Where does the big peak at maximum sequencing length (for me, 51 nt) come from? Or am I the only person who gets this?

It is in both my total RNA and RPF samples. When I plot the size distribution of my trimmed reads, they fall mostly between about 15-36 nt (centred around about 28 nt), but there is also a huge peak at 51 nt.

I could understand if I was getting a range all the way up to 51 nt, but I'm not - there's a big gap above about 36 and then the peak at 51.

It is still there after removing rRNA reads and after aligning to the genome.

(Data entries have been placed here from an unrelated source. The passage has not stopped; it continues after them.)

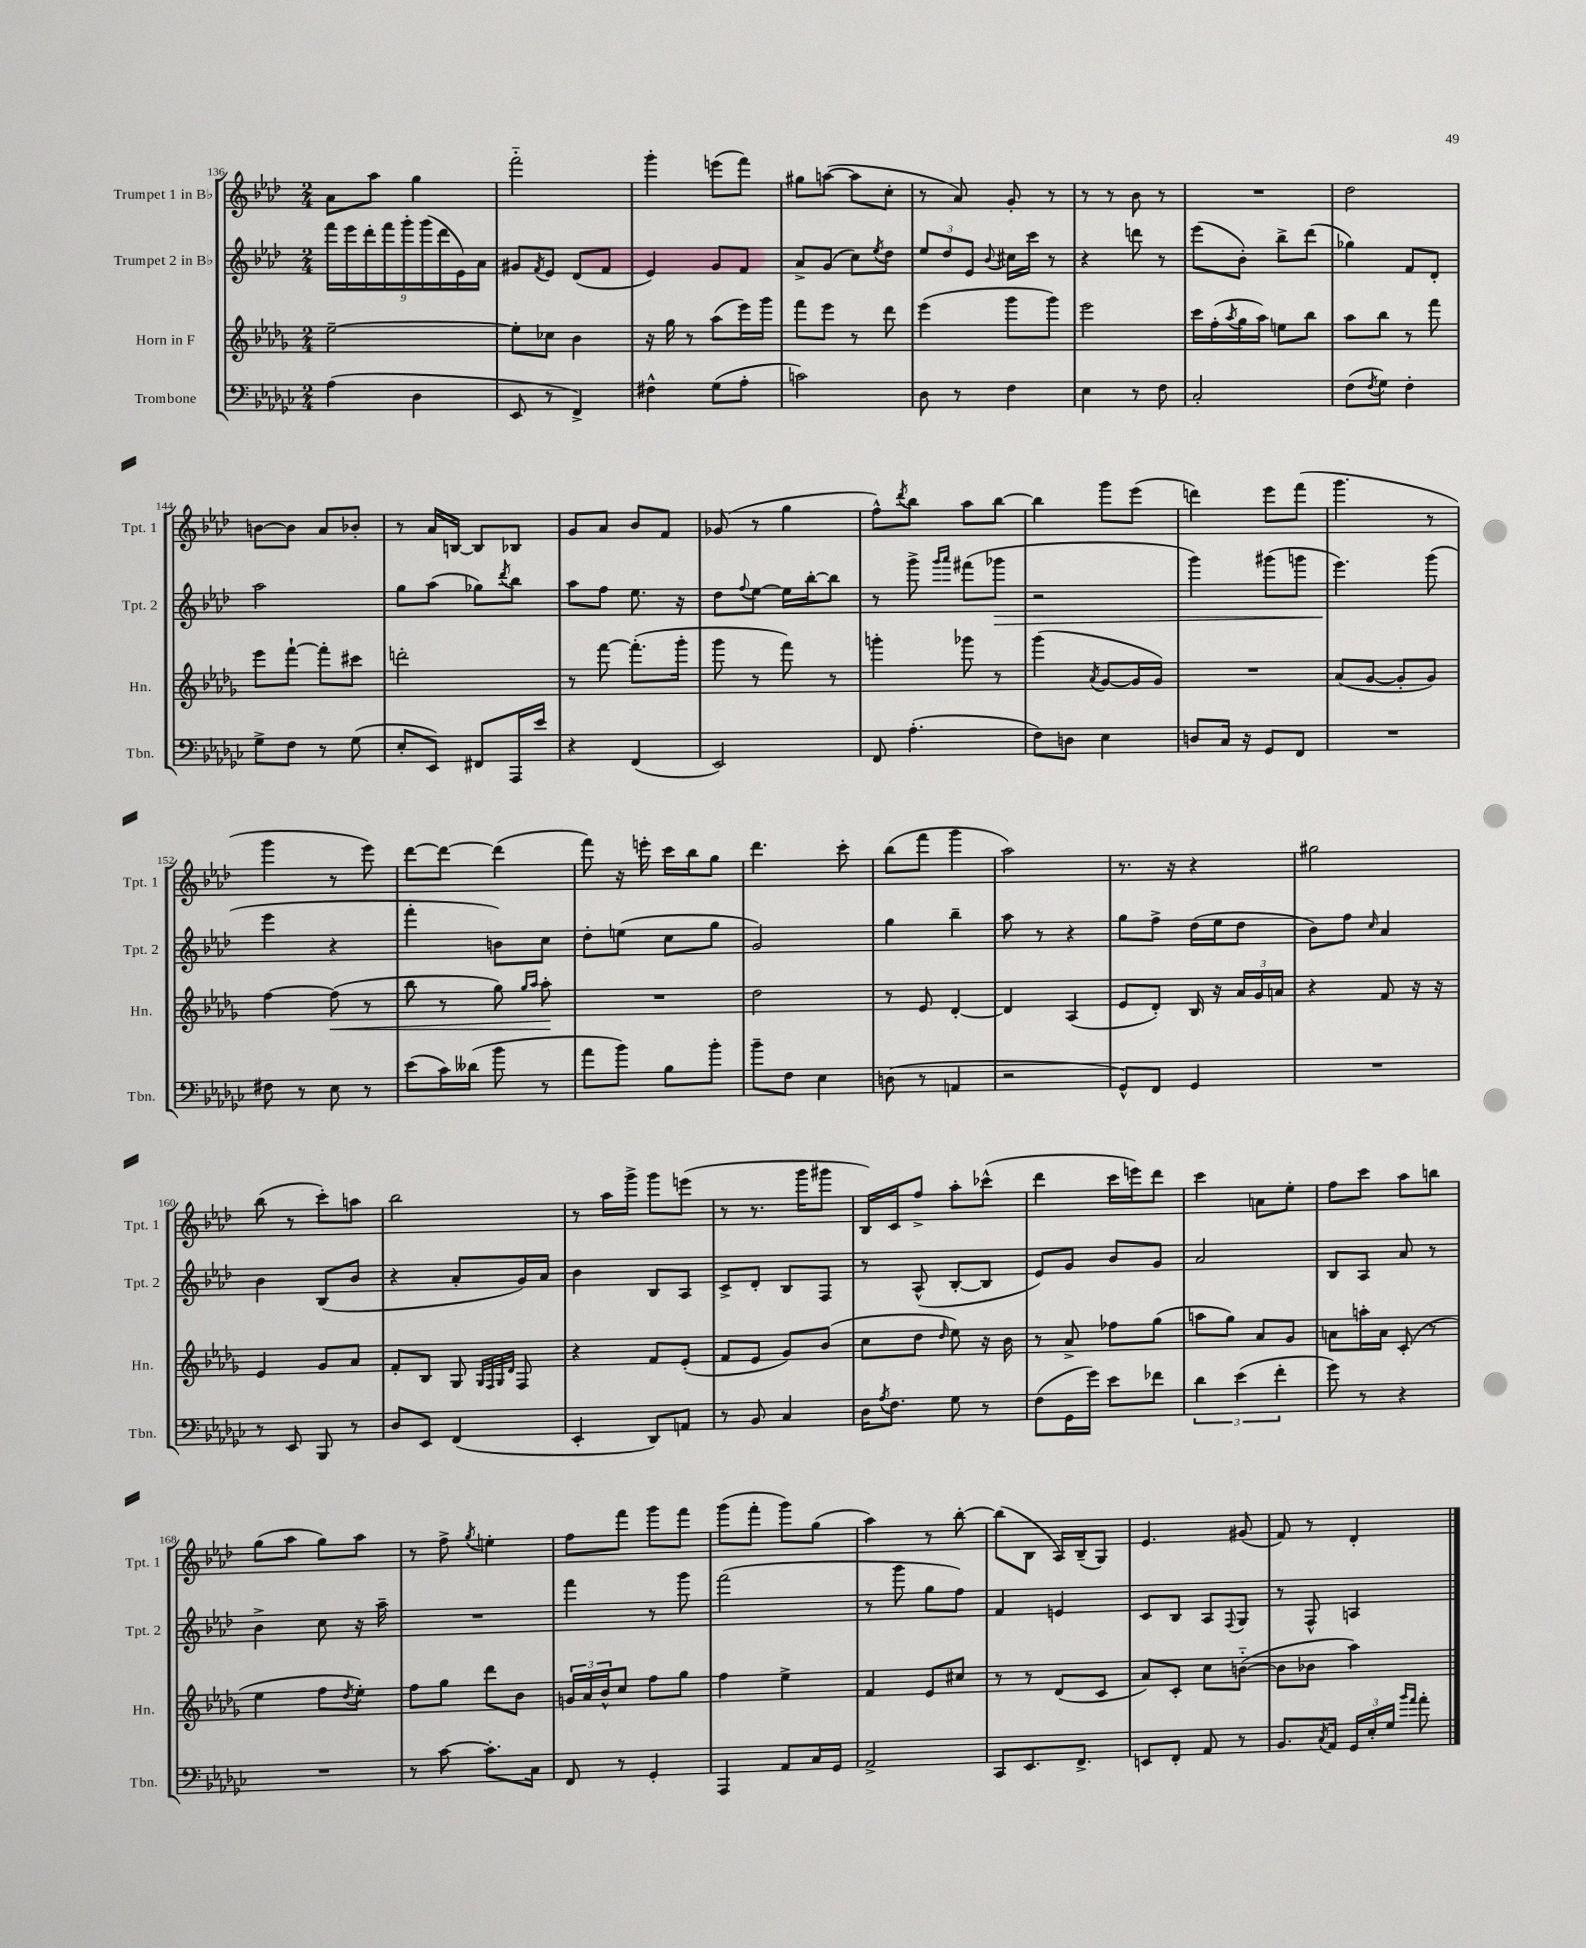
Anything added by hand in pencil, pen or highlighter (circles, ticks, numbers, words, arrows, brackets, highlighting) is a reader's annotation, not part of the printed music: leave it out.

**kern	**kern	**dynam	**kern	**dynam	**kern
*part4	*part3	*part3	*part2	*part2	*part1
*staff4	*staff3	*staff3	*staff2	*staff2	*staff1
*I"Trombone	*I"Horn in F	*	*I"Trumpet 2 in B♭	*	*I"Trumpet 1 in B♭
*I'Tbn.	*I'Hn.	*	*I'Tpt. 2	*	*I'Tpt. 1
*clefF4	*clefG2	*	*clefG2	*	*clefG2
*k[b-e-a-d-g-c-]	*k[b-e-a-d-g-]	*	*k[b-e-a-d-]	*	*k[b-e-a-d-]
*M2/4	*M2/4	*	*M2/4	*	*M2/4
=136	=136	=136	=136	=136	=136
(4A-\	[2ee-~\	.	18fff\LL	.	8a-\L
.	.	.	18eee-\	.	.
.	.	.	18ddd-'\	.	.
.	.	.	.	.	8aa-\J
.	.	.	18fff\	.	.
.	.	.	18ggg'\	.	.
4D-\	.	.	.	.	4gg\
.	.	.	(18ggg\	.	.
.	.	.	18ddd-\	.	.
.	.	.	18e-\)	.	.
.	.	.	18a-\JJ	.	.
=137	=137	=137	=137	=137	=137
8EE-/	8ee-'\L]	.	8g#X/L	.	2fff\
.	.	.	8qf/	.	.
8r	8cc-X\J	.	8e-/J	.	.
4FF^/)	4b-\	.	(8d-/L	.	.
.	.	.	8f/J	.	.
=138	=138	=138	=138	=138	=138
4F#X^^\	16r	.	4e-/)	.	4ggg'\
.	16gg-\	.	.	.	.
.	8r	.	.	.	.
(8G-\L	(8aa-\L	.	8g/L	.	(8eeen\L
8A-'\J	16eee-\L)	.	8f/J	.	8fff\J)
.	16ggg-\JJ	.	.	.	.
=139	=139	=139	=139	=139	=139
2cn\)	8fff\L	.	8a-^/L	.	8gg#X\L
.	8eee-\J	.	(8g/J	.	([8aan\J
.	8r	.	8cc\L)	.	8aa\L]
.	.	.	8qee-/	.	.
.	8ddd-\	.	8dd-\J	.	8cc'\J
=140	=140	=140	=140	=140	=140
8D-\	(4eee-\	.	12ee-/L	.	8r
.	.	.	12dd-/	.	.
8r	.	.	.	.	8a-/)
.	.	.	12e-/J	.	.
.	.	.	8qqb-/	.	.
4F\	8ggg-\L	.	16cc#X\LL	.	8g'/
.	.	.	16ccc\JJ	.	.
.	8ggg-\J)	.	8r	.	8r
=141	=141	=141	=141	=141	=141
4E-\	2eee-\	.	4r	.	8r
.	.	.	.	.	8r
8r	.	.	8dddn\	.	8b-\
8F\	.	.	8r	.	8r
=142	=142	=142	=142	=142	=142
2C-'/	16ccc\LL	.	(8eee-\L	.	2r
.	(16ff'\	.	.	.	.
.	8qaa-/	.	.	.	.
.	16gg-\	.	8b-'\J)	.	.
.	16aa-\JJ)	.	.	.	.
.	8een\L	.	8bb-^\L	.	.
.	8bb-\J	.	(8ddd-\J	.	.
=143	=143	=143	=143	=143	=143
(8F\L	8aa-\L	.	4gg-X\)	.	2dd-\
8qF/	.	.	.	.	.
8G-\J)	8bb-\J	.	.	.	.
4F'\	8r	.	8f/L	.	.
.	8fff\	.	8d-'/J	.	.
!!LO:LB:g=z
=144	=144	=144	=144	=144	=144
8G-^\L	8eee-\L	.	2aa-\	.	[8bn\L
8F\J	[8fff`\J	.	.	.	8b\J]
8r	8fff'\L]	.	.	.	8a-/L
(8G-\	8ccc#X\J	.	.	.	8b-X'/J
=145	=145	=145	=145	=145	=145
8E-'/L	2dddn'\	.	8gg\L	.	8r
8EE-/J)	.	.	(8aa-\J	.	16a-/LL
.	.	.	.	.	[16Bn/JJ
8FF#X/L	.	.	8gg-X\L)	.	8B/L]
.	.	.	8qddd-/	.	.
16AAA-/L	.	.	8bb-\J	.	8B-X/J
16e-/JJ	.	.	.	.	.
=146	=146	=146	=146	=146	=146
4r	8r	.	8aa-\L	.	8g/L
.	[8fff\	.	8ff\J	.	8a-/J
(4FF/	(8.fff'\L]	.	8.ee-\	.	8b-/L
.	.	.	.	.	8f/J
.	16ggg-'\Jk	.	16r	.	.
=147	=147	=147	=147	=147	=147
2EE-/)	8ggg-\	.	8dd-\L	.	(8g-X/
.	.	.	8qqff/	.	.
.	8r	.	[8ee-\J	.	8r
.	8fff\)	.	16ee-\LL]	.	4gg\
.	.	.	[16bb-'\J	.	.
.	8r	.	8bb-\J]	.	.
=148	=148	=148	=148	=148	=148
8FF/	4gggn'\	.	8r	.	8ff^^\L)
.	.	.	.	.	8qddd-/
(4.A-'\	.	.	8ggg^\	.	8bb-\J
.	.	.	16qqggg/LL	.	.
.	.	.	16qqaaa-/JJ	.	.
.	8ggg-X\	.	(8fff#X\L	.	8aa-\L
!	!	!	!	!LO:HP:b	!
.	8r	.	8ggg-X\J	>	[8bb-\J
=149	=149	=149	=149	=149	=149
8F\L)	(4ggg-\	.	2r	.	4bb-\]
8Dn\J	.	.	.	.	.
.	8qa-/	.	.	.	.
4E-\	[8g-/L	.	.	.	8ggg\L
.	16g-/L]	.	.	.	(8eee-\J
.	16g-/JJ)	.	.	.	.
=150	=150	=150	=150	=150	=150
8Dn/L	2r	.	4ggg\)	.	4dddn\)
16C-/Jk	.	.	.	.	.
16r	.	.	.	.	.
8GG-/L	.	.	(8ggg#X\L	.	8eee-\L
8FF/J	.	.	8gggn\J	.	(8fff\J
=151	=151	=151	=151	=151	=151
2r	(8a-/L	.	4.eee-\)	.	4.ggg\
.	[8g-/J	.	.	.	.
.	8g-'/L]	.	.	.	.
.	8g-/J)	.	(8ggg\	]	8r
!!LO:LB:g=z
=152	=152	=152	=152	=152	=152
8F#X\	[4ff\	.	4eee-\	.	4ggg\
8r	.	.	.	.	.
!	!	!LO:HP:b	!	!	!
8E-\	(8ff\]	<	4r	.	8r
8r	8r	.	.	.	8eee-\)
=153	=153	=153	=153	=153	=153
(8e-\L	8bb-\	.	4fff'\	.	[8ddd-\L
16c-\L)	8r	.	.	.	8ddd-\J_
(16d--X\JJ	.	.	.	.	.
8b-\	8gg-\)	.	8bn\L)	.	(4ddd-\]
.	16qqgg-/LL	.	.	.	.
.	16qqaa-/JJ	.	.	.	.
8r	8aa-'\	.	8cc\J	.	.
.	.	[	.	.	.
=154	=154	=154	=154	=154	=154
8a-\L	2r	.	8dd-'\L	.	8fff\)
8b-\J)	.	.	(8een\J	.	16r
.	.	.	.	.	16eeen'\
8B-\L	.	.	8cc\L	.	16ccc\LL
.	.	.	.	.	16bb-\J
8b-'\J	.	.	8gg\J	.	8gg\J
=155	=155	=155	=155	=155	=155
8b-~\L	2dd-\	.	2g/)	.	4.ddd-\
8F\J	.	.	.	.	.
4E-\	.	.	.	.	.
.	.	.	.	.	8ccc'\
=156	=156	=156	=156	=156	=156
(8Dn\	8r	.	4gg\	.	(8bb-\L
8r	8e-/	.	.	.	8fff\J
4AAn/	[4d-'/	.	4bb-~\	.	4ggg\
=157	=157	=157	=157	=157	=157
2r	4d-/]	.	8aa-\	.	2aa-\)
.	.	.	8r	.	.
.	(4A-/	.	4r	.	.
=158	=158	=158	=158	=158	=158
8GG-^^/L)	8e-/L	.	8gg\L	.	8.r
8FF/J	8d-'/J)	.	8ff^\J	.	.
.	.	.	.	.	16r
4GG-/	16B-/	.	(16dd-\LL	.	4r
.	16r	.	16ee-\J	.	.
.	24a-/LL	.	8dd-\J	.	.
.	24g-/	.	.	.	.
.	24an/JJ	.	.	.	.
=159	=159	=159	=159	=159	=159
2r	4r	.	8b-\L)	.	2gg#X\
.	.	.	8ff\J	.	.
.	.	.	16qqcc/	.	.
.	8f/	.	4a-/	.	.
.	16r	.	.	.	.
.	16r	.	.	.	.
!!LO:LB:g=z
=160	=160	=160	=160	=160	=160
8r	4e-/	.	4b-\	.	(8bb-\
8EE-/	.	.	.	.	8r
8BBB-/	8g-/L	.	(8B-/L	.	8ccc'\L)
8r	8a-/J	.	8b-/J	.	8aan\J
=161	=161	=161	=161	=161	=161
8D-/L	8f'/L	.	4r	.	2bb-\
8EE-/J	8B-/J	.	.	.	.
(4FF/	8G-/	.	8a-'/L	.	.
.	32qqG-/LLL	.	.	.	.
.	32qqF/	.	.	.	.
.	32qqG-/	.	.	.	.
.	32qqd-/JJJ	.	.	.	.
.	8F/	.	16g/L)	.	.
.	.	.	16a-/JJ	.	.
=162	=162	=162	=162	=162	=162
4EE-'/	4r	.	4b-\	.	8r
.	.	.	.	.	16aa-\LL
.	.	.	.	.	16ggg^\JJ
8DD-/L)	8f/L	.	8B-/L	.	8ggg\L
8AAn/J	(8e-'/J	.	8A-/J	.	(8eeen\J
=163	=163	=163	=163	=163	=163
8r	8f/L	.	8c^/L	.	8r
8BB-/	8e-/J	.	8d-'/J	.	8.r
4C-/	8g-/L)	.	8B-/L	.	.
.	.	.	.	.	16ggg\KL
.	(8b-/J	.	8F/J	.	8ggg#X\J
=164	=164	=164	=164	=164	=164
16D-\KL	8cc\L	.	8r	.	16B-/LL)
8qA-/	.	.	.	.	.
8.F\J	.	.	.	.	16c/J
.	8dd-\J	.	(8A-^^/	.	8ff^/J
.	16qqdd-/	.	.	.	.
8G-\	8ee-\)	.	[8B-'/L	.	8aa-'\L
8r	16r	.	8B-/J]	.	(8ccc-X^^\J
.	16b-\	.	.	.	.
=165	=165	=165	=165	=165	=165
(8F\L	8r	.	8e-/L)	.	4ddd-\
16GG-\L	8a-^/	.	8g/J	.	.
16g-\JJ)	.	.	.	.	.
8e-\L	8ff-X\L	.	8b-/L	.	16ccc\LL
.	.	.	.	.	16eeen\J)
8f-X\J	(8gg-\J	.	8g/J	.	8ddd-\J
=166	=166	=166	=166	=166	=166
6d-\	8aan\L	.	2a-/	.	4ccc\
.	8gg-\J)	.	.	.	.
(6e-\	.	.	.	.	.
.	8a-/L	.	.	.	8an\L
6f'\	.	.	.	.	.
.	8g-/J	.	.	.	8ee-'\J
=167	=167	=167	=167	=167	=167
8g-\)	8an\L	.	8B-/L	.	8ff\L
8r	16aan'\L	.	8A-/J	.	8ccc\J
.	16a\JJ	.	.	.	.
4r	(8c'/	.	8a-/	.	8aa-\L
.	8r	.	8r	.	8bbn\J
!!LO:LB:g=z
=168	=168	=168	=168	=168	=168
2r	4ee-\	.	4b-^\	.	(8gg\L
.	.	.	.	.	8aa-\J
.	8ff\L	.	8cc\	.	8gg\L)
.	8qdd-/	.	.	.	.
.	8ee-'\J)	.	16r	.	8aa-\J
.	.	.	16aa-~\	.	.
=169	=169	=169	=169	=169	=169
8r	8ff\L	.	2r	.	8r
[8c-\	8gg-\J	.	.	.	8ff^\
.	.	.	.	.	8qgg/
8.c-'\L]	8ddd-\L	.	.	.	4een'\
.	8b-\J	.	.	.	.
16C-\Jk	.	.	.	.	.
=170	=170	=170	=170	=170	=170
8FF/	24gn/LL	.	4fff\	.	8ff\L
.	24a-/	.	.	.	.
.	24b-^^/J	.	.	.	.
8r	8cc/J	.	.	.	8fff\J
4GG-'/	8ff\L	.	8r	.	8ggg\L
.	8gg-\J	.	8ggg\	.	8fff\J
=171	=171	=171	=171	=171	=171
4AAA-/	4ff\	.	(2fff\	.	(8ggg\L
.	.	.	.	.	8fff'\J
8AA-/L	4ee-^\	.	.	.	8ggg\L)
16C-/L	.	.	.	.	(8gg\J
16GG-/JJ	.	.	.	.	.
=172	=172	=172	=172	=172	=172
2AA-^/	4f/	.	8r	.	4aa-\)
.	.	.	8ggg\	.	.
.	8e-/L	.	8gg\L	.	8r
.	8cc#X/J	.	8ff\J)	.	[8bb-'\
=173	=173	=173	=173	=173	=173
8CC-/L	8r	.	4f/	.	(8bb-\L]
8.EE-/	8r	.	.	.	8B-\J
.	(8d-/L	.	4en/	.	16A-/LL)
8.FF^/J	.	.	.	.	(16B-~/J
.	8c/J	.	.	.	8G/J)
=174	=174	=174	=174	=174	=174
8EEn/L	8a-/L)	.	8c/L	.	4.e-/
8FF'/J	8c'/J	.	8B-/J	.	.
8AA-/	8cc\L	.	8A-/L	.	.
.	.	.	8qqF/	.	.
8r	([8bn\J	.	8G/J	.	(8g#X/
=175	=175	=175	=175	=175	=175
8.BB-/L	8b\L]	.	8r	.	8f/)
.	8b-X\J	.	8F^^/	.	8r
8qC-/	.	.	.	.	.
16AA-/Jk	.	.	.	.	.
24GG-/LL	4aa-\)	.	4An/	.	4d-'/
24E-'/	.	.	.	.	.
24G-/JJ	.	.	.	.	.
16qqb-/LL	.	.	.	.	.
16qqa-/JJ	.	.	.	.	.
8a-'\	.	.	.	.	.
==	==	==	==	==	==
*-	*-	*-	*-	*-	*-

When we plot where these 51 nt sequences map to on the genome, the coverage is fairly even across it, so it doesn't seem to be one repetitive region or anything like that.

We plan to discard those reads, but I am interested in why we get them in the first place... Can anyone explain, please?


Sorry - should have said, this is after adapter trimming
Hi there,

I haven't observed a peak at 51nt before.

If the full length of your sequence reads is 51nt, then presumably these reads do not have any adapter sequence?

Do they map to coding regions in your genome?
Dear Audrey,

Thanks for your reply.

Yes, they map to coding regions. Maybe also to some other regions - the coverage of them across the whole genome is pretty even...

For the adaptor trimming, we removed all sequences that are recognised in the Illumina database, so there is no way I should have any adaptor sequences left.


Hi Beth,

Just so that we understand better, the reads of length 51nt have been trimmed of adapter sequence?

What are the lengths of your raw reads before removing adapter?
I presume you sequenced libraries with 50SE kits in which case what you see as 51 likely correspond to RNA fragments longer than 50. If you were doing size selection for ~30 fragments there should be no such fragments. If it is not a unique sequence, but something that aligns to different locations, Id' still try to better understand its nature. If you analyze the distribution of the fragments across different functional regions of mRNAs, i.e. leader/CDS/trailer what the distribution would look like? Like RNA-seq control or ribo-seq?